La bibliothèque ducale de la famille de Savoie, ancêtre de l’actuelle bibliothèque nationale, est née au XIIIe siècle à l’initiative du comte Pierre II de Savoie qui, amoureux des arts, commanda à des écrivains et à des enlumineurs la reproduction de textes difficiles à trouver, constituant ainsi l’une des plus importantes collections de manuscrits de l’Europe de l’époque. Ses successeurs poursuivirent la mise en œuvre de la collection dynastique par l’acquisition de livres et la commande de divers ouvrages ; une impulsion fondamentale fut donnée par Amadeus VIII, le premier à porter le titre de duc : sous son règne, la bibliothèque, à l’époque encore itinérante, dépassa les 100 unités codicologiques et fut dotée de son premier inventaire, datant de 1431.
La collection s’est encore enrichie au XIVe siècle grâce à des dons, des réquisitions et des héritages qui ont complété les acquisitions : parmi les volumes les plus importants figurent des manuscrits en langue française des XIVe et XVe siècles et des incunables magnifiquement enluminés.

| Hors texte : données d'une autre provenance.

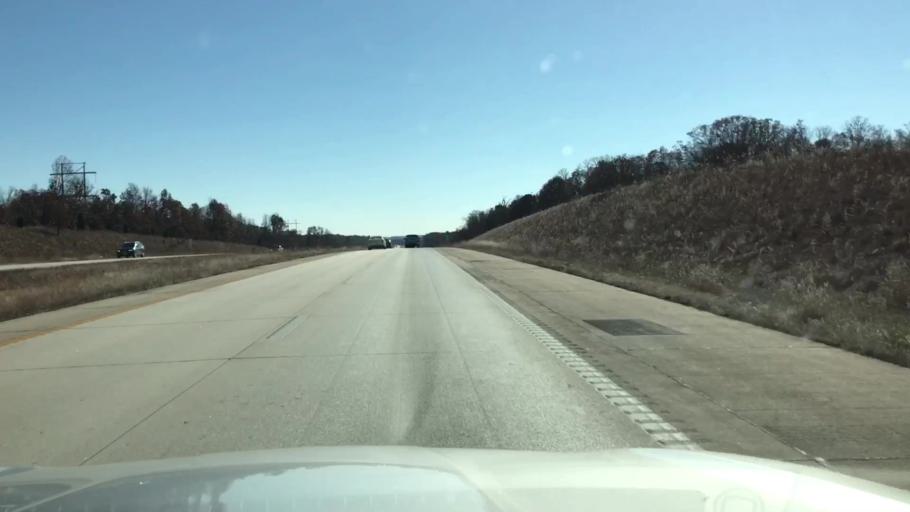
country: US
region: Missouri
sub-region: Jasper County
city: Duquesne
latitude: 37.0245
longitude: -94.4301
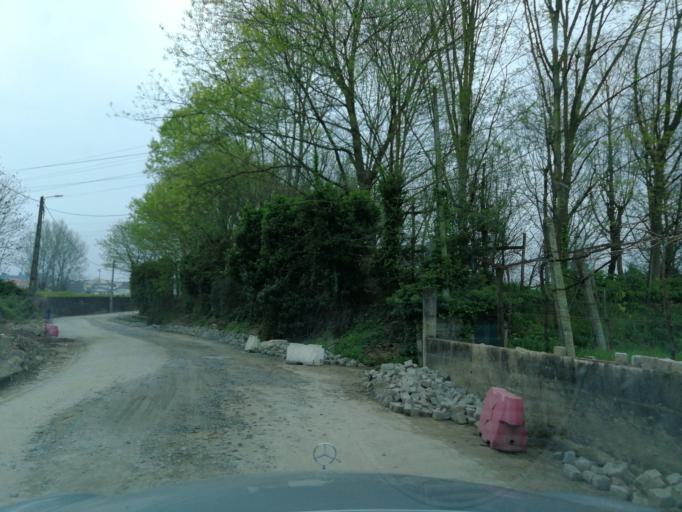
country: PT
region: Braga
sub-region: Braga
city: Braga
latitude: 41.5737
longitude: -8.4372
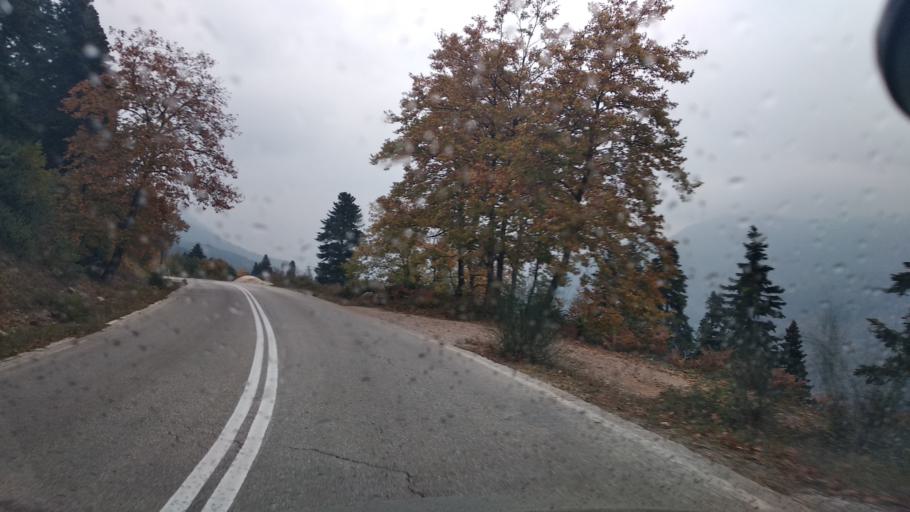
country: GR
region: Thessaly
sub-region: Trikala
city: Pyli
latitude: 39.5156
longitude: 21.5263
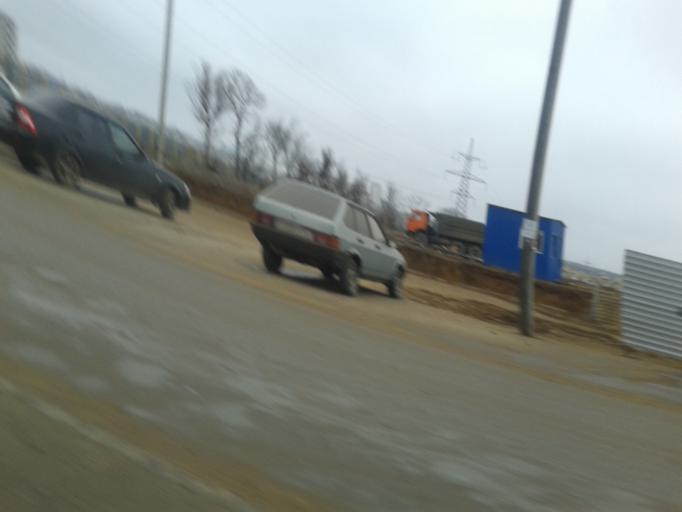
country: RU
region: Volgograd
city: Volgograd
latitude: 48.6623
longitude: 44.4140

La naissance de l’imprimerie a favorisé l’accroissement des fonds de la bibliothèque, et un nouvel inventaire en 1498 a quantifié les fonds de la bibliothèque ducale à 311 livres manuscrits ou imprimés.
C’est toutefois grâce au duc Emanuele Filiberto que, dans le cadre d’une réorganisation administrative et culturelle du duché, vers le milieu du XVIe siècle, les volumes furent effectivement organisés en une bibliothèque, dont le premier responsable fut Ludovico Nasi. Au cours de ces années, la diffusion toujours plus large de la presse et les multiples intérêts culturels d’Emanuele Filiberto ont favorisé l’accroissement des collections de textes juridiques, médicaux, militaires et scientifiques. C’est à cette époque que remonte le projet monumental mais inachevé d’un “Théâtre de toutes les sciences et de tous les arts”, une encyclopédie de la connaissance pour laquelle de nombreux livres ont été achetés dans toute l’Europe.
Avec son successeur Charles Emmanuel Ier, la bibliothèque atteint son apogée au début du XVIIe siècle, ayant son siège dans la Grande Galleria, une manche reliant l’actuel Palais royal de Turin et le Palais Madama ; d’importants fonds et collections sont acquis, tels que la bibliothèque du cardinal Domenico della Rovere et les manuscrits de l’abbaye de Staffarda, atteignant ainsi plus de 10 000 volumes.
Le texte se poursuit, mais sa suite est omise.